On to Victoria, the CEO of a charity protecting wild flowers (I expected nothing less) and a lovely posho with a penchant for wearing a roll-neck under a shirt. She did a cracking job on the technical round with her "Sing a Song of Sixpence" inspired blackbirds in a pie cake, even if the outside of the cake was more impressive than the image it was hiding. Then there's smily Manisha, who muddled through in good spirits and Cathryn, who (as Brendan pointed out in the programme) looks to have a serious competitive streak. She was "on it like a car bonnet" and may be this year's answer to Head Girl Holly. 

This first episode also saw a Bake Off first. Peter and Stuart went head-to-head in a Union Flag-off. Peter's efforts may have been neater, but he left out the St Patrick's saltire from his design, so is unlikely to win the popular vote with Northern Ireland's viewers. We saw precious little of intensive care consultant, Danny, in episode one. Her plum, ginger and orange upside-down cake sounded delicious, but rather unpleasantly resembled a giant blood clot (her medical training possibly inspiring this choice).

Finally we were briefly introduced to delightful midwife, Natasha, whose pineapple and passionfruit upside-down cake passed the judges' inspection, but her boiled baba and raw rose-soaked show stopper knocked her out of the competition. Such a shame, as she was clearly just having a very bad day and her nerves got the better of her. Her disappointment was hugged away by the ever-wonderful Sue Perkins. I really do love Sue. Since watching Mrs Dickens' Family Christmas, she has firmly cemented her place as one of my absolute favourite television personalities of all time. 

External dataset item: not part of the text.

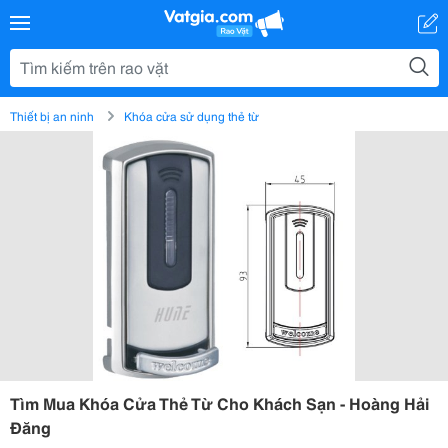
Thiết bị an ninh
Khóa cửa sử dụng thẻ từ
Tìm Mua Khóa Cửa Thẻ Từ Cho Khách Sạn - Hoàng Hải
Đăng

One down, eleven to go. Roll on Tuesday. Who'll be the stale crumbs brushed off next week's Bake Off plate? 


  1. My sister bought me the book from last year's series-it's brilliant and so informative! I'll have to see if there's a way of watching it here in Paris :) thanks for catching us up with the contestants!

    1. I have only just worked out that replying shouldn't involve starting a new comment. I'm an idiot and a luddite, but I always reply (see below). I've just been doing it wrong :(

  2. My pleasure! Can you get iPlayer in Paris? I really loved the "hidden design" cake challenge - the best one ever in my humble opinion!